## TASK BRIEF
Recast the lines from the first one through the line containing "Die Handlung findet in", both included, as a JSON list of strings with one string per line and blank lines omitted.
(SUPPLIED ENTRIES)
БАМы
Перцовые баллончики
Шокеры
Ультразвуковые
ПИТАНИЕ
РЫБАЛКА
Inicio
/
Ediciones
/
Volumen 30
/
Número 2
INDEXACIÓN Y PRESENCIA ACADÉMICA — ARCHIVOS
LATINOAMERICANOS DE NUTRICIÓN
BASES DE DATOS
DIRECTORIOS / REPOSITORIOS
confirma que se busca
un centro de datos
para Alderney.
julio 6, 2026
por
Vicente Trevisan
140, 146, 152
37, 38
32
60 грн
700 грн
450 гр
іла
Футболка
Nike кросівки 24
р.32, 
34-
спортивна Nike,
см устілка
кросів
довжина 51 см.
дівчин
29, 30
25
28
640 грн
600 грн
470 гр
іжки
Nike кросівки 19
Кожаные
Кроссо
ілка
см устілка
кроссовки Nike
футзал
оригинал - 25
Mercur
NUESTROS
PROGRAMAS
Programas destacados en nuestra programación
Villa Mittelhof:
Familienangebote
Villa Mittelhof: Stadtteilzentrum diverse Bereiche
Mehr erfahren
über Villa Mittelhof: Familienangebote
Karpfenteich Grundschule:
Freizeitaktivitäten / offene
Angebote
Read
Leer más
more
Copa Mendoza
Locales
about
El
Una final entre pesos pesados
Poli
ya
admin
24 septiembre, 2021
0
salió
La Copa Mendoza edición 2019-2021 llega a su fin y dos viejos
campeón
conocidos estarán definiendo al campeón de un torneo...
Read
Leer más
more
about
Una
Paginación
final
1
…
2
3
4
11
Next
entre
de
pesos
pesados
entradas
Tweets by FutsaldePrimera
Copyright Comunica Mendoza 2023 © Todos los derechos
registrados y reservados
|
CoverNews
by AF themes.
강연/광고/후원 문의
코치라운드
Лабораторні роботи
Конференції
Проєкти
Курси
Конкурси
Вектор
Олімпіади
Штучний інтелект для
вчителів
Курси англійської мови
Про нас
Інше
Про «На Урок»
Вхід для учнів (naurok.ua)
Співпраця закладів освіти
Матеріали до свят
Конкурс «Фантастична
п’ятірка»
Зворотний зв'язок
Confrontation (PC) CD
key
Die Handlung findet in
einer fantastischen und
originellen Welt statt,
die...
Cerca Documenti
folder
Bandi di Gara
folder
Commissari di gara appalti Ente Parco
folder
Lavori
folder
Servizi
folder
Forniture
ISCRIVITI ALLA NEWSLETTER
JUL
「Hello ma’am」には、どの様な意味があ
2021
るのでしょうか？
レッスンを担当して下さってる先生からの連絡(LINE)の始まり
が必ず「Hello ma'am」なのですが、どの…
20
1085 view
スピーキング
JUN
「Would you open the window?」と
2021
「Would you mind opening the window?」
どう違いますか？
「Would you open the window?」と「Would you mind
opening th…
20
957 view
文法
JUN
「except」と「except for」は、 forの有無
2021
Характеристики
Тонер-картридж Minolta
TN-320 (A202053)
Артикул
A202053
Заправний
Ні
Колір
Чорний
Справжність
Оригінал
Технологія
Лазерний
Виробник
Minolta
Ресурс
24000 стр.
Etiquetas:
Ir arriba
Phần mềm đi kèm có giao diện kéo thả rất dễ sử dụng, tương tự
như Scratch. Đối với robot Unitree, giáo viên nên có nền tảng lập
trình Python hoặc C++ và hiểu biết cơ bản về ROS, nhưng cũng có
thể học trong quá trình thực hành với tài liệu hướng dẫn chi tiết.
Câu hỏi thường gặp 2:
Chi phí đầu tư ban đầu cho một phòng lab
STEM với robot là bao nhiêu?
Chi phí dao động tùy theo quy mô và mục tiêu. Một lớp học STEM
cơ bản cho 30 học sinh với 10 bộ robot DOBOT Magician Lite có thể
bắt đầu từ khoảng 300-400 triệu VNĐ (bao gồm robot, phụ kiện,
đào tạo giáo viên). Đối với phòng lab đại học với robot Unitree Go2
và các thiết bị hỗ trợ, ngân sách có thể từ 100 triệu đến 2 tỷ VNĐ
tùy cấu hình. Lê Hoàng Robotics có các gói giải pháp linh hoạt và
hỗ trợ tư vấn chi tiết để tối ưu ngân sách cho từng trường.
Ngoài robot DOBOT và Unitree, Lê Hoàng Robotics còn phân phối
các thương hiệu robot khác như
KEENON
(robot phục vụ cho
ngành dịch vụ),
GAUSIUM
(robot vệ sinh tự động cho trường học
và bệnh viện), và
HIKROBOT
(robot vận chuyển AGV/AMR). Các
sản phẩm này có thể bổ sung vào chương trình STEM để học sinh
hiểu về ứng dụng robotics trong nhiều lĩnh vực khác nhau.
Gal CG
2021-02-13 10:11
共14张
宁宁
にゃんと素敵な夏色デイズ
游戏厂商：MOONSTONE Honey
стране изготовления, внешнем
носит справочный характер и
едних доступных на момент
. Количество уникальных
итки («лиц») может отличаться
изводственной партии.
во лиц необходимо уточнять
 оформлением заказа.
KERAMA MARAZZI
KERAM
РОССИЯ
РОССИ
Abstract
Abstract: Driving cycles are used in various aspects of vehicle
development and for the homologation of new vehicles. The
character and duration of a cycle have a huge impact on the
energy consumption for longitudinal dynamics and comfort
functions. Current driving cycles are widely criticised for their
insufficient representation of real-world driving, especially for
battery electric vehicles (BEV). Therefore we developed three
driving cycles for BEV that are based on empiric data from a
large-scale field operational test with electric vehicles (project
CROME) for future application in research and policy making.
(End SUPPLIED ENTRIES)
## ANSWER FOR THE TASK
[
  "БАМы",
  "Перцовые баллончики",
  "Шокеры",
  "Ультразвуковые",
  "ПИТАНИЕ",
  "РЫБАЛКА",
  "Inicio",
  "/",
  "Ediciones",
  "/",
  "Volumen 30",
  "/",
  "Número 2",
  "INDEXACIÓN Y PRESENCIA ACADÉMICA — ARCHIVOS",
  "LATINOAMERICANOS DE NUTRICIÓN",
  "BASES DE DATOS",
  "DIRECTORIOS / REPOSITORIOS",
  "confirma que se busca",
  "un centro de datos",
  "para Alderney.",
  "julio 6, 2026",
  "por",
  "Vicente Trevisan",
  "140, 146, 152",
  "37, 38",
  "32",
  "60 грн",
  "700 грн",
  "450 гр",
  "іла",
  "Футболка",
  "Nike кросівки 24",
  "р.32, ",
  "34-",
  "спортивна Nike,",
  "см устілка",
  "кросів",
  "довжина 51 см.",
  "дівчин",
  "29, 30",
  "25",
  "28",
  "640 грн",
  "600 грн",
  "470 гр",
  "іжки",
  "Nike кросівки 19",
  "Кожаные",
  "Кроссо",
  "ілка",
  "см устілка",
  "кроссовки Nike",
  "футзал",
  "оригинал - 25",
  "Mercur",
  "NUESTROS",
  "PROGRAMAS",
  "Programas destacados en nuestra programación",
  "Villa Mittelhof:",
  "Familienangebote",
  "Villa Mittelhof: Stadtteilzentrum diverse Bereiche",
  "Mehr erfahren",
  "über Villa Mittelhof: Familienangebote",
  "Karpfenteich Grundschule:",
  "Freizeitaktivitäten / offene",
  "Angebote",
  "Read",
  "Leer más",
  "more",
  "Copa Mendoza",
  "Locales",
  "about",
  "El",
  "Una final entre pesos pesados",
  "Poli",
  "ya",
  "admin",
  "24 septiembre, 2021",
  "0",
  "salió",
  "La Copa Mendoza edición 2019-2021 llega a su fin y dos viejos",
  "campeón",
  "conocidos estarán definiendo al campeón de un torneo...",
  "Read",
  "Leer más",
  "more",
  "about",
  "Una",
  "Paginación",
  "final",
  "1",
  "…",
  "2",
  "3",
  "4",
  "11",
  "Next",
  "entre",
  "de",
  "pesos",
  "pesados",
  "entradas",
  "Tweets by FutsaldePrimera",
  "Copyright Comunica Mendoza 2023 © Todos los derechos",
  "registrados y reservados",
  "|",
  "CoverNews",
  "by AF themes.",
  "강연/광고/후원 문의",
  "코치라운드",
  "Лабораторні роботи",
  "Конференції",
  "Проєкти",
  "Курси",
  "Конкурси",
  "Вектор",
  "Олімпіади",
  "Штучний інтелект для",
  "вчителів",
  "Курси англійської мови",
  "Про нас",
  "Інше",
  "Про «На Урок»",
  "Вхід для учнів (naurok.ua)",
  "Співпраця закладів освіти",
  "Матеріали до свят",
  "Конкурс «Фантастична",
  "п’ятірка»",
  "Зворотний зв'язок",
  "Confrontation (PC) CD",
  "key",
  "Die Handlung findet in"
]